Australian retailers EB Games and JB Hi-Fi have both confirmed that they are importing video game stock from overseas to sell to Australian consumers.
According to JB Hi-Fi, its decision to source some video game titles directly from overseas instead of local Australian distributors comes from a desire to provide customers with a competitive price.
"In some cases, consumers could purchase cheaper from overseas than we could locally," JB Hi-Fi marketing director Scott Browning told GameSpot AU.
"We have decided to act in accordance with our cheapest prices promise, and source selected popular titles directly from overseas wholesalers, in order to pass on these cheaper prices to customers."
Browning said that the retailer's decision also stems from its observance of "global pricing realities" in the video game sector.
JB Hi-Fi's imported stock comes from territories like the UK; in some cases, the retailer is restickering imported stock to display Australian classification ratings. Some JB Hi-Fi stores are currently selling imported video game stock alongside Australian stock, but at cheaper prices.
However, when asked whether the decision to source video game stock from overseas, instead of buying from Australian distributors, has been communicated to the retailer's local video game distribution partners, JB Hi-Fi did not comment.
EB Games also confirmed that it is importing overseas video game stock to sell in its Australian stores, but claims it does so only on "rare" occasions, when stocking a product from local distributors is not a feasible option. However, the retailer said it has informed its local video game distribution partners of this move.
"EB Games is committed to supporting the Australian gaming industry, and as standard practice buy our stock from local vendor partners," EB Games national brand, events and engagement manager Debra McGrath told GameSpot AU. "There are rare times when stocking a product from a local vendor is not a feasible option, and stock needs to be obtained elsewhere.
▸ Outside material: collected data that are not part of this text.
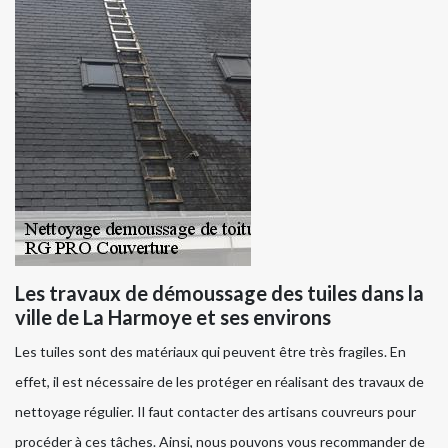
Les travaux de démoussage des tuiles dans la
ville de La Harmoye et ses environs
Les tuiles sont des matériaux qui peuvent être très fragiles. En
effet, il est nécessaire de les protéger en réalisant des travaux de
nettoyage régulier. Il faut contacter des artisans couvreurs pour
procéder à ces tâches. Ainsi, nous pouvons vous recommander de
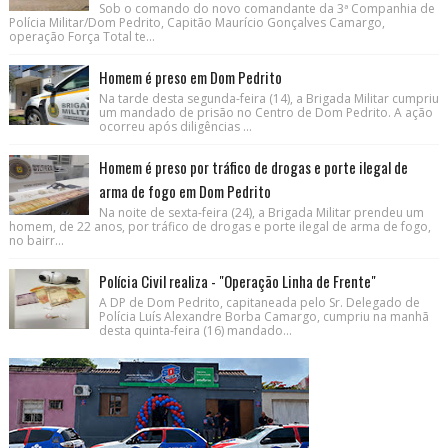
Sob o comando do novo comandante da 3ª Companhia de
Polícia Militar/Dom Pedrito, Capitão Maurício Gonçalves Camargo,
operação Força Total te...
Homem é preso em Dom Pedrito
Na tarde desta segunda-feira (14), a Brigada Militar cumpriu
um mandado de prisão no Centro de Dom Pedrito. A ação
ocorreu após diligências ...
Homem é preso por tráfico de drogas e porte ilegal de
arma de fogo em Dom Pedrito
Na noite de sexta-feira (24), a Brigada Militar prendeu um
homem, de 22 anos, por tráfico de drogas e porte ilegal de arma de fogo,
no bairr...
Polícia Civil realiza - "Operação Linha de Frente"
A DP de Dom Pedrito, capitaneada pelo Sr. Delegado de
Polícia Luís Alexandre Borba Camargo, cumpriu na manhã
desta quinta-feira (16) mandado...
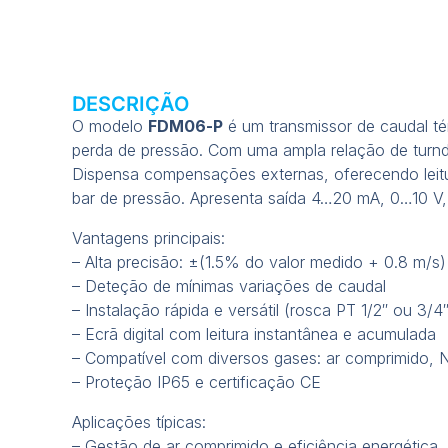
DESCRIÇÃO
O modelo
FDM06-P
é um transmissor de caudal tér
perda de pressão. Com uma ampla relação de turnd
Dispensa compensações externas, oferecendo leitur
bar de pressão. Apresenta saída 4…20 mA, 0…10 V
Vantagens principais:
– Alta precisão: ±(1.5% do valor medido + 0.8 m/s)
– Deteção de mínimas variações de caudal
– Instalação rápida e versátil (rosca PT 1/2″ ou 3/4″
– Ecrã digital com leitura instantânea e acumulada
– Compatível com diversos gases: ar comprimido, N₂
– Proteção IP65 e certificação CE
Aplicações típicas:
– Gestão de ar comprimido e eficiência energética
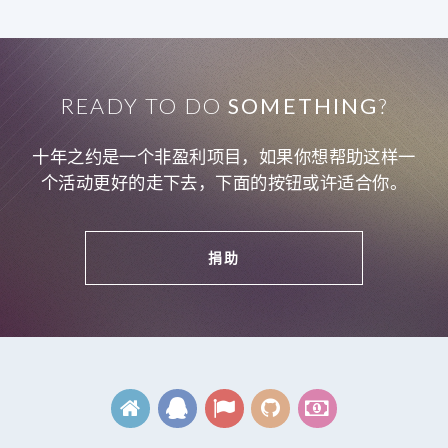
READY TO DO
SOMETHING
?
十年之约是一个非盈利项目，如果你想帮助这样一
个活动更好的走下去，下面的按钮或许适合你。
捐助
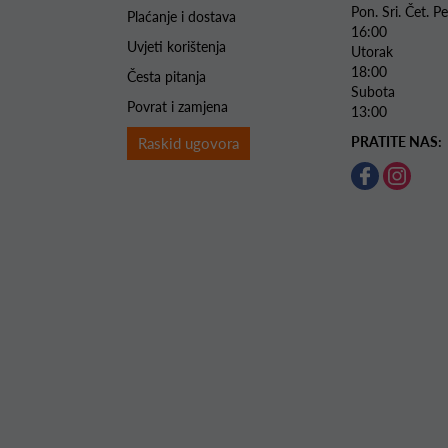
Pon. Sri. Čet.
Plaćanje i dostava
16:00
Uvjeti korištenja
Utorak 
18:00
Česta pitanja
Subota 
Povrat i zamjena
13:00
PRATITE NAS:
Raskid ugovora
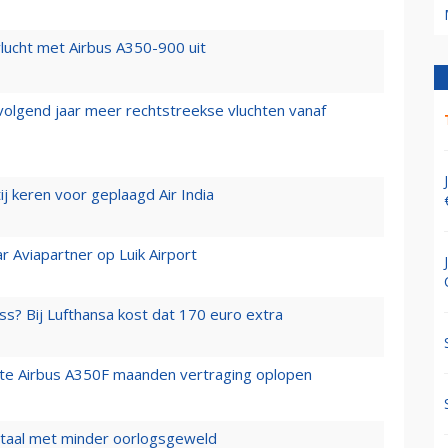
lucht met Airbus A350-900 uit
 volgend jaar meer rechtstreekse vluchten vanaf
j keren voor geplaagd Air India
r Aviapartner op Luik Airport
ss? Bij Lufthansa kost dat 170 euro extra
rste Airbus A350F maanden vertraging oplopen
wartaal met minder oorlogsgeweld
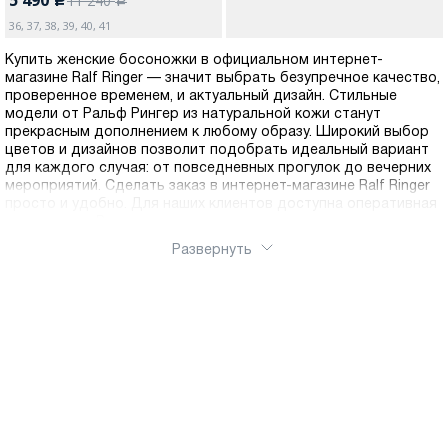
11 240
c
a
36, 37, 38, 39, 40, 41
Купить женские босоножки в официальном интернет-
магазине Ralf Ringer — значит выбрать безупречное качество,
проверенное временем, и актуальный дизайн. Стильные
модели от Ральф Рингер из натуральной кожи станут
прекрасным дополнением к любому образу. Широкий выбор
цветов и дизайнов позволит подобрать идеальный вариант
для каждого случая: от повседневных прогулок до вечерних
мероприятий. Сделать заказ в интернет-магазине Ralf Ringer
просто и удобно. Для наших клиентов доступна оперативная
доставка по России — получите свою идеальную пару в
любом уголке страны.
Развернуть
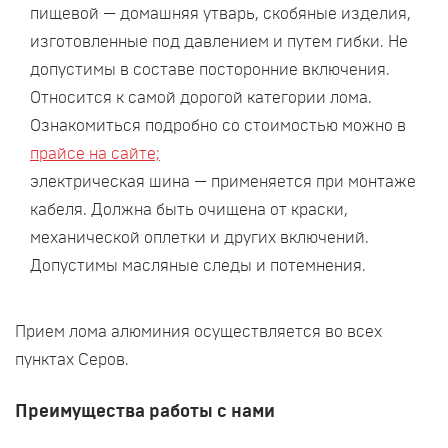
пищевой — домашняя утварь, скобяные изделия,
изготовленные под давлением и путем гибки. Не
допустимы в составе посторонние включения.
Относится к самой дорогой категории лома.
Ознакомиться подробно со стоимостью можно в
прайсе на сайте;
электрическая шина — применяется при монтаже
кабеля. Должна быть очищена от краски,
механической оплетки и других включений.
Допустимы масляные следы и потемнения.
Прием лома алюминия осуществляется во всех
пунктах Серов.
Преимущества работы с нами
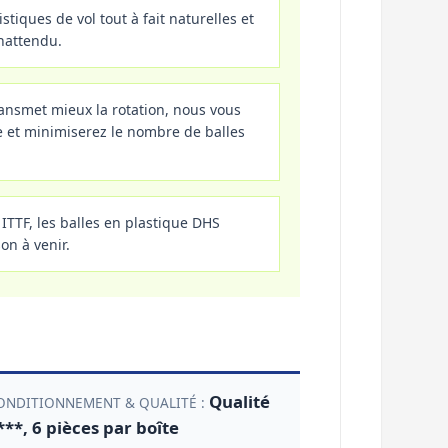
stiques de vol tout à fait naturelles et
inattendu.
ransmet mieux la rotation, nous vous
te et minimiserez le nombre de balles
ITTF, les balles en plastique DHS
on à venir.
Qualité
ONDITIONNEMENT & QUALITÉ :
***, 6 pièces par boîte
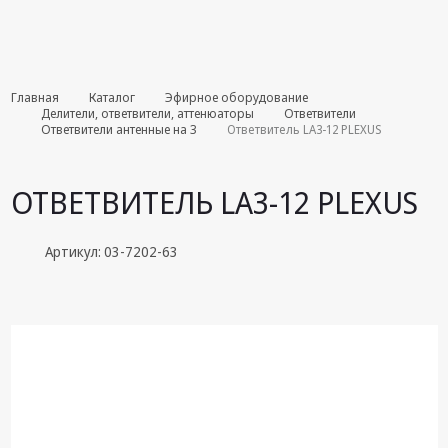
Комплекты
Главная
Каталог
Эфирное оборудование
августа
Делители, ответвители, аттенюаторы
Ответвители
Ответвители антенные на 3
Ответвитель LA3-12 PLEXUS
Эфирное
оборудование
ОТВЕТВИТЕЛЬ LA3-12 PLEXUS
Android TV
приставки
Артикул: 03-7202-63
Блоки питания,
Сетевые
адаптеры
Пульты
дистанционного
управления
Спутниковое
оборудование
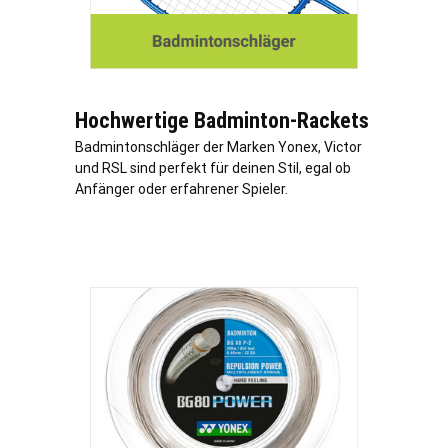
Hochwertige Badminton-Rackets
Badmintonschläger der Marken Yonex, Victor
und RSL sind perfekt für deinen Stil, egal ob
Anfänger oder erfahrener Spieler.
This is something that our vendor partners are aware of."
The Interactive Games and Entertainment Association (iGEA), which represents Australian video game publishers and distributors, said the parallel importation of video games into Australia is not a new issue. However, iGEA CEO Ron Curry said that grey importing impacts local video game publishers and distributors by taking away from locally generated revenue.
"[Importing stock from overseas] stems right back to the SNES and Mega Drive days," Curry said. "In the past, with a low Australian dollar and high costs of importing product into Australia, parallel importing was carried out in an opportunistic manner--AAA sellers and niche products tended to be the focus of importers. [However,] Europe's continuing struggle with its worsening economic position has seen a flood of excess stock hit the open market. Coupled with a very strong dollar, this makes it very appealing for local retailers to purchase this product directly from offshore wholesalers."
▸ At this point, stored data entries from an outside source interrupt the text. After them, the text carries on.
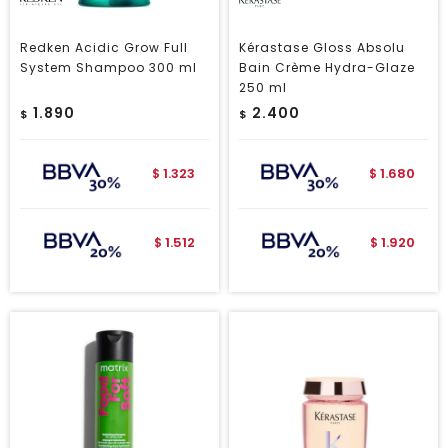
Redken Acidic Grow Full
Kérastase Gloss Absolu
System Shampoo 300 ml
Bain Crème Hydra-Glaze
250 ml
1.890
2.400
$
$
1.323
1.680
$
$
1.512
1.920
$
$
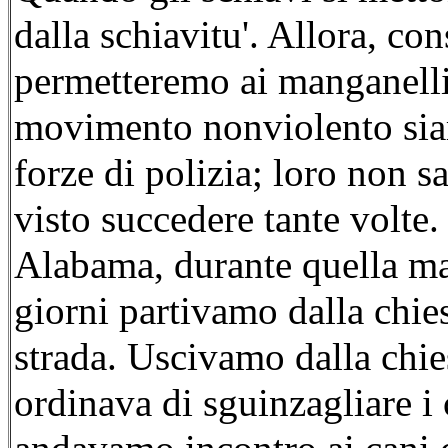
dalla schiavitu'. Allora, co
permetteremo ai manganelli
movimento nonviolento siam
forze di polizia; loro non s
visto succedere tante volte
Alabama, durante quella mag
giorni partivamo dalla chies
strada. Uscivamo dalla chie
ordinava di sguinzagliare i 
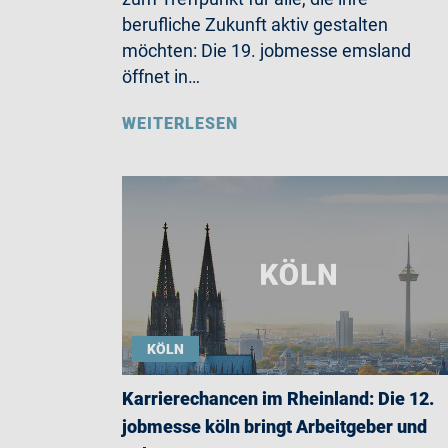
berufliche Zukunft aktiv gestalten
möchten: Die 19. jobmesse emsland
öffnet in…
WEITERLESEN
KÖLN
Karrierechancen im Rheinland: Die 12.
jobmesse köln bringt Arbeitgeber und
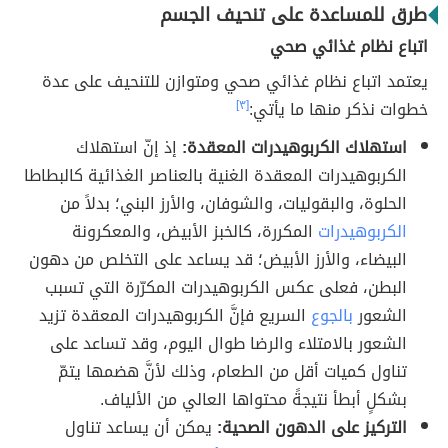
طرق للمساعدة على تنحيف الجسم
اتباع نظام غذائي صحي
يعتمد اتباع نظام غذائي صحي ومتوازن للتنحيف على عدة
خطوات نذكر منها ما يأتي:
[٣]
استهلاك الكربوهيدرات المعقدة:
إذ إنّ استهلاك
الكربوهيدرات المعقدة الغنية بالعناصر الغذائية كالبطاطا
الحلوة، والبقوليات، والشوفان، والأرز البني؛ بدلاً من
الكربوهيدرات
المكررة، كالخبز الأبيض، والمعكرونة
البيضاء، والأرز الأبيض؛ قد يساعد على التخلص من دهون
البطن، فعلى عكس الكربوهيدرات المكرّرة التي تسبب
الشعور
بالجوع
السريع فإنَّ الكربوهيدرات المعقدة تزيد
الشعور بالامتلاء والرضا طوال اليوم، وقد تساعد على
تناول كميات أقل من الطعام، وذلك لأنَّ هضمها يتمّ
بشكلٍ أبطأ نتيجةً محتواها العالي من الألياف.
التركيز على الدهون الصحية:
يمكن أن يساعد تناول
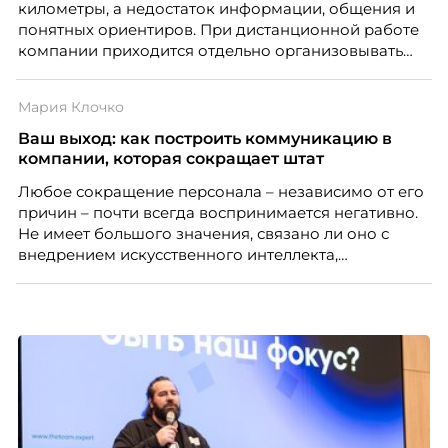
километры, а недостаток информации, общения и
понятных ориентиров. При дистанционной работе
компании приходится отдельно организовывать
многое из того, что в офисе происходит
естественно. Дина Мустаева, руководитель отдела
Мария Клочко
по работе с персоналом Инфомаксимум,
рассказывает, как выстроить адаптацию
Ваш выход: как построить коммуникацию в
распределенной команды без лишнего контроля и
компании, которая сокращает штат
бесконечных созвонов.
Любое сокращение персонала – независимо от его
причин – почти всегда воспринимается негативно.
Не имеет большого значения, связано ли оно с
внедрением искусственного интеллекта,
изменением бизнес-модели, финансовыми
трудностями или пересмотром организационной
структуры компании. Для сотрудников сокращения
означают потерю стабильности, а для внешнего
рынка становятся сигналом о возможных
проблемах организации. В результате увольнения
нередко превращаются в фактор, который
негативно влияет HR-бренд работодателя.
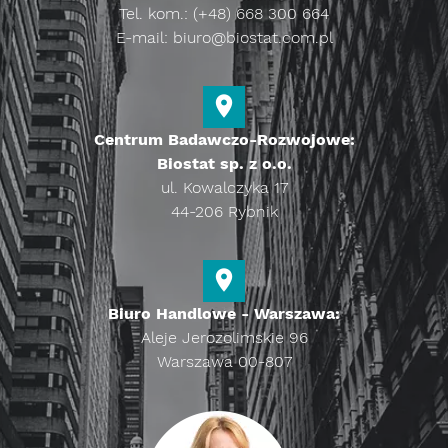
Tel. kom.: (+48) 668 300 664
E-mail:
biuro@biostat.com.pl
Centrum Badawczo-Rozwojowe:
Biostat sp. z o.o.
ul. Kowalczyka 17
44-206 Rybnik
Biuro Handlowe - Warszawa:
Aleje Jerozolimskie 96
Warszawa 00-807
Curry said that local publishers and distributors need a local level of support from Australian retailers to maintain their survival in the local market.
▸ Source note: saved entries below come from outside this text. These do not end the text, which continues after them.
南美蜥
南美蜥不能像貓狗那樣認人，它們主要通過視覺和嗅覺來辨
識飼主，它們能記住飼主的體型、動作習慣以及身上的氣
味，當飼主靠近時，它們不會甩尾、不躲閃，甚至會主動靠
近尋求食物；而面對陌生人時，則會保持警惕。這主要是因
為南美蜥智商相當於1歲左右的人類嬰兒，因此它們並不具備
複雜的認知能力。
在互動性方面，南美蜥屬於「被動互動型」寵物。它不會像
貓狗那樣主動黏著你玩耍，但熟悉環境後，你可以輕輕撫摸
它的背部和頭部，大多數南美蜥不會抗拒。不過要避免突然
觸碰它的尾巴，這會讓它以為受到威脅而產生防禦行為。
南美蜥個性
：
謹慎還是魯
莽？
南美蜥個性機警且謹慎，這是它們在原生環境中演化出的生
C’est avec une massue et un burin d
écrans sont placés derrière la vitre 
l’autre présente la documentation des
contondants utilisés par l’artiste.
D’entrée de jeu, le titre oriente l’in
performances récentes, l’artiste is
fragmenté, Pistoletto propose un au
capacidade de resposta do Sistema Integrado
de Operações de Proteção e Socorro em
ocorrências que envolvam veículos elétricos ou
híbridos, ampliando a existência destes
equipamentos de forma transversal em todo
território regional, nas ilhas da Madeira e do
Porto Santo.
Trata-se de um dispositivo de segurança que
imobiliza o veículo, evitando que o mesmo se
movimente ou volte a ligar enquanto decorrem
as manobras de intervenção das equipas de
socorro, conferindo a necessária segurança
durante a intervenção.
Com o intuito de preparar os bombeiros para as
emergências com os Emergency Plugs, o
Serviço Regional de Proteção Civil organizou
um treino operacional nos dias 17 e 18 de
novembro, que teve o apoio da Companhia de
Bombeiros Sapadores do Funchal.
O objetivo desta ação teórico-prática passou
"Wholesale parallel importing does have a direct impact on local publishers, distributors, and the companies who support them. The revenues generated locally support not only local employment, but fund marketing, in-store displays, advertising, classification obligations, etc. Without this local level of support, retailers in Australia will see a direct impact on their businesses, as will consumers and other local businesses who survive by supporting the Australian video game industry."
Last month, the Australian government announced a move to investigate high-tech and game prices in Australia.